How do we do that? Admittedly I don’t have this figured out yet. However, there is a lot of mystery involved so I don’t blame myself for that!
Similar to our efforts and experience of prayer there is an active part to this new kind of human love, and a mystical part.
The active part is more obvious. We decide to be more self aware to notice what to let go of in our ways of relating. Some of this is simple. Let’s have a look at my brother and me. When he went to rehab at age 16, we learned from the staff there how to better communicate. At first we felt silly like we had to learn to talk all over again and we would get tired of it sometimes and revert to old ways. Or we lost our tempers and had outbursts. We talked about this. We decided to see our progress. The progress was we noticed what we were doing wrong. Then with practice we got where we noticed even before we were mean and stopped ourselves. Then later, we didn’t even think about being mean anymore. Or controlling. Or selfish anymore. This is basic stuff for some people but to us it was a whole new fish bowl.
In the mean time I was learning to pray. I must have been quite an emergency to God because he set about teaching me what real love felt like right away. It was the way he loved me, and the way I learned to love him back. His love is simple and tender and clear. It stops the thoughts and worries running through your mind and you don’t even think “Hey I’m being loved.” It just is.
My own love started to simplify itself, both my love for God and my love and regard for other people. I learned to listen to people in the same way I was learning to listen to God. This took work and came from an urging I think was from him, that I do so. But the transformation took time.
My brother decided I was still me and that he didn’t have to worry about me turning into someone else or loving him in some impersonal creepily fake way. He noticed me growing as a person and that he could translate my new language of spirituality into his own understandings about life and his pragmatic view of spiritual things. He noticed I judged him less, not more. Sometimes, like his early sober days, we reverted to old fears in our relationship, both of us afraid of not being accepted as were were. We both learned, we both grew. We learned to accept one another.

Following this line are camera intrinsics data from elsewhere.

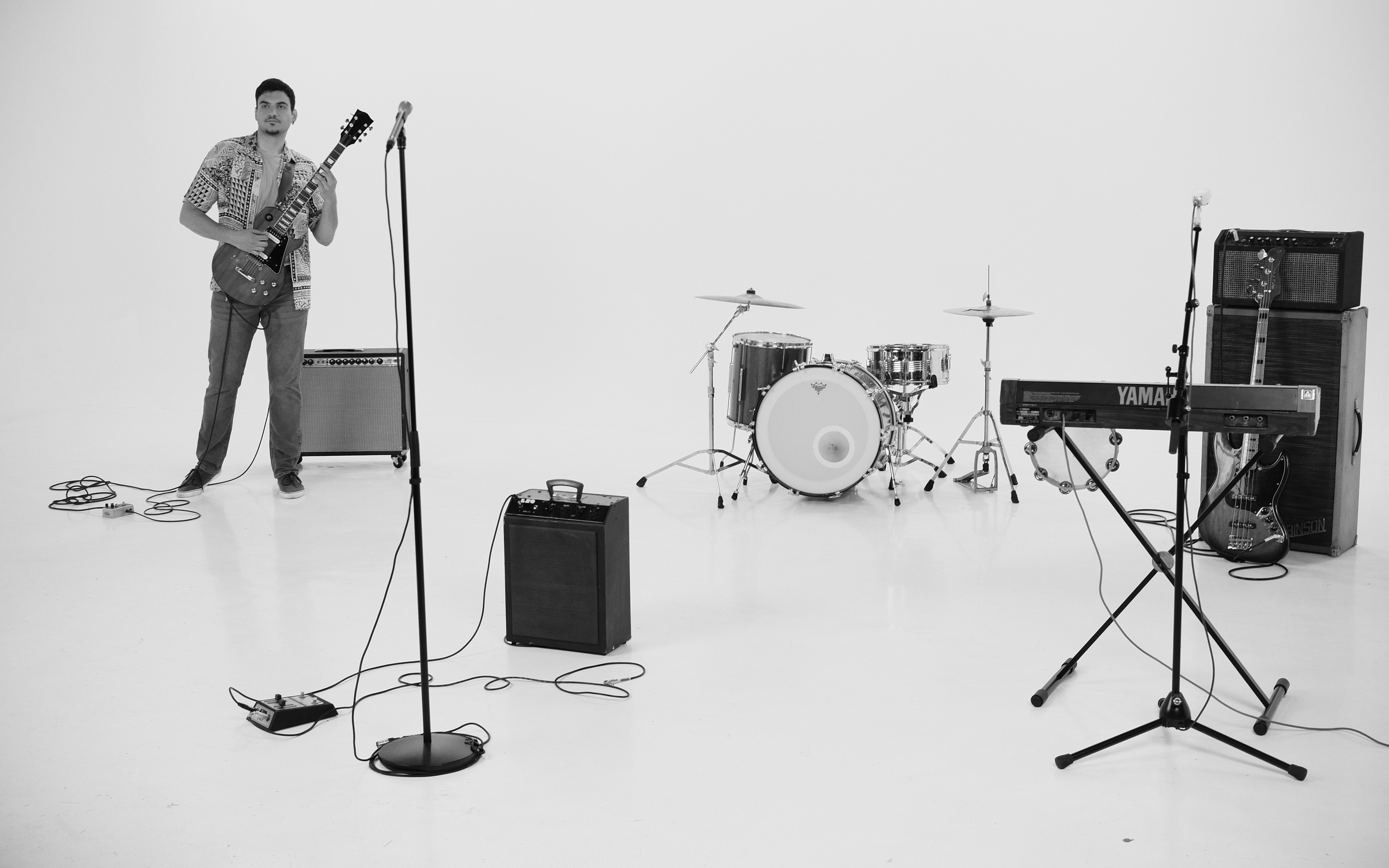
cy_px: 409
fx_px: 1628
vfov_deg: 29.9
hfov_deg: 46.2
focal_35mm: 43
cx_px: 704
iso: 800
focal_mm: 27
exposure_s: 1/125
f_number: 5
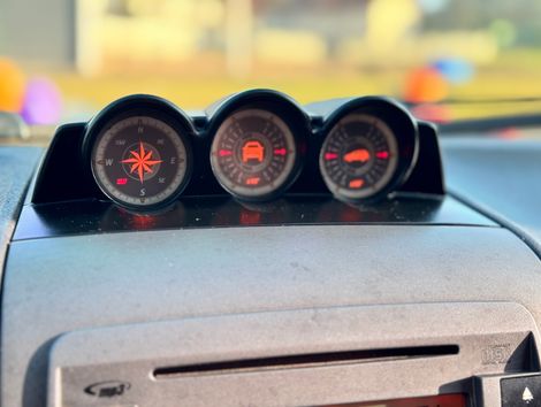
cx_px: 270
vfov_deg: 30.3
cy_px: 204
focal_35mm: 48
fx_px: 751
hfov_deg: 39.6
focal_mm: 6.76
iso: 80
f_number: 1.78
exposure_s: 1/121
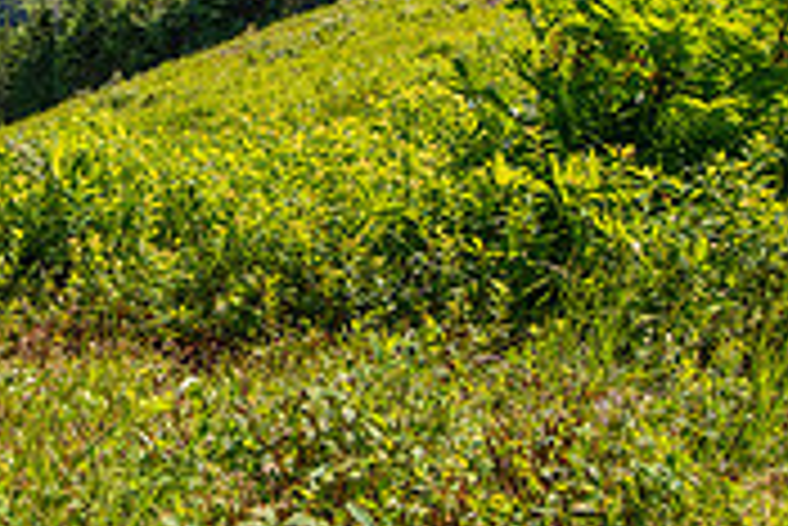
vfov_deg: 24.1
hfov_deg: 34.1
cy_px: -36
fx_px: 1161
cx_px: -5
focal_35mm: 53
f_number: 5
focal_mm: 16
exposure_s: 1/500
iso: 100
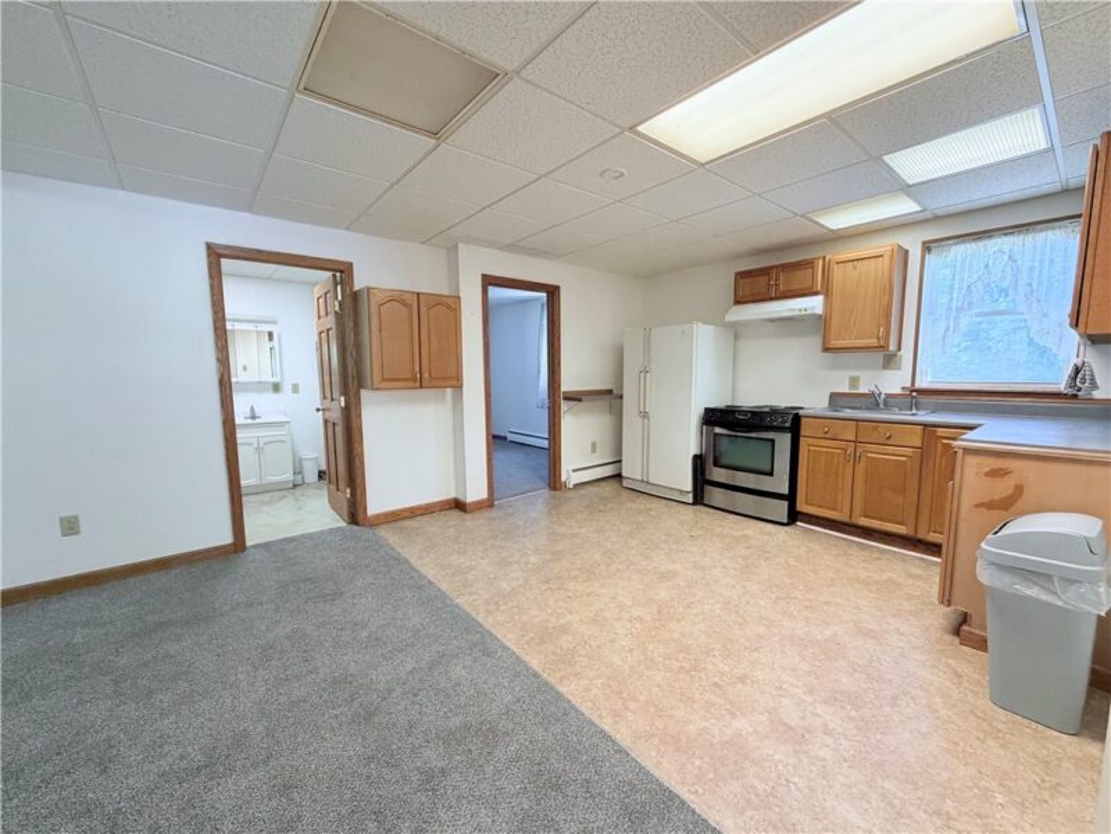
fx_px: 449
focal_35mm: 14
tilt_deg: -6.4
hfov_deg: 102.1
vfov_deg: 85.7
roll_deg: +0.8
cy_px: 417
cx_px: 556
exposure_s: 1/120
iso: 200
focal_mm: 2.22
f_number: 2.2
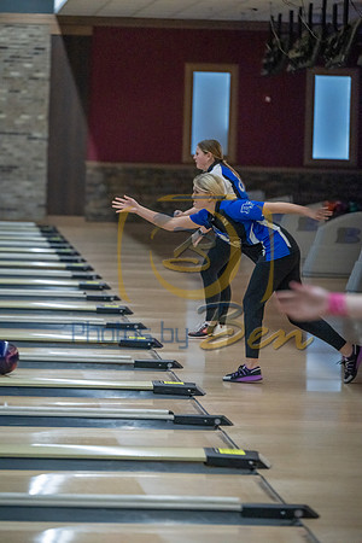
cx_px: 181
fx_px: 2489
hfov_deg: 8.3
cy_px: 272
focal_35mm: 165
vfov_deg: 12.5
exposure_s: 1/800
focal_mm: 165
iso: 4000
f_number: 3.5
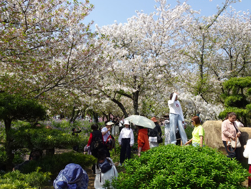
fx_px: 239
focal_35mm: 33
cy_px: 98
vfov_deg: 43.0
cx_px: 121
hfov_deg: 55.3
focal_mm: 4.25
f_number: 3.5
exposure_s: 1/640
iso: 80
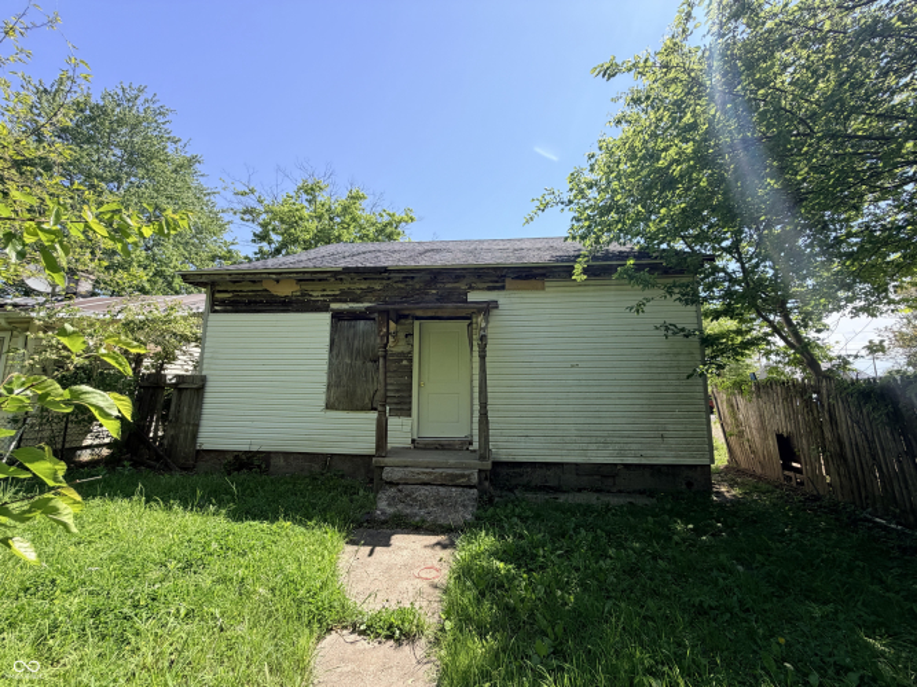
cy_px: 344
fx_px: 371
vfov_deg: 85.7
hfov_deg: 102.1
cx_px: 458
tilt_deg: +7.5
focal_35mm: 14
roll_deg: +0.1
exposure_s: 1/770
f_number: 2.2
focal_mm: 2.22
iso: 40
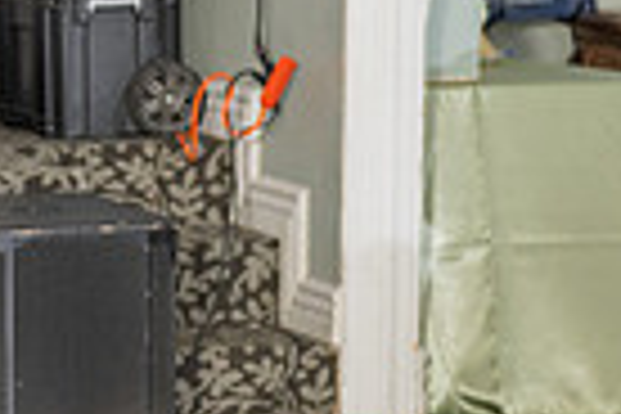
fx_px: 3898
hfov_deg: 8.7
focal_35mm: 226
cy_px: 275
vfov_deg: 6.1
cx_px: -570
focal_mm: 50
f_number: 3.5
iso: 500
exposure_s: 1/160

And that’s how it is. What do you know? When we are able to love someone in a Christly way, they don’t just experience Jesus through us, we experience Jesus through them as well, whether they are Christian or not. We want to know a person better when we meet them and we know that every one of them belongs. We may not know how we know, but we know.
And pretty soon the whole thing gets out of control and our way of loving grows a new dimension. The world opens up and the possibilities are endless.
What does God say about this?
Beloved, we are God’s children now. What we shall be has not yet been revealed. However, we do know that when he appears we shall be like him, for we shall see him as he really is.
1John 3:2
Applied to learning to love others, I take this to mean in this case that we are already God’s children, but we ourselves are a mystery unfolding, known only to God. The closer we get to the Lord, the more we are transformed as we come to know him and love him as he is, which is for himself; the way he loves us. We will not be perfect at this in this life. However we can cultivate God’s kind of love through prayer, self awareness, God awareness, and the service he inspires. In his mysterious way he will work his beautiful will in us all our lives more and more in pathways of love.
And then we have so much to look forward to: the absolute fullness of love, the fullness of God and union with him.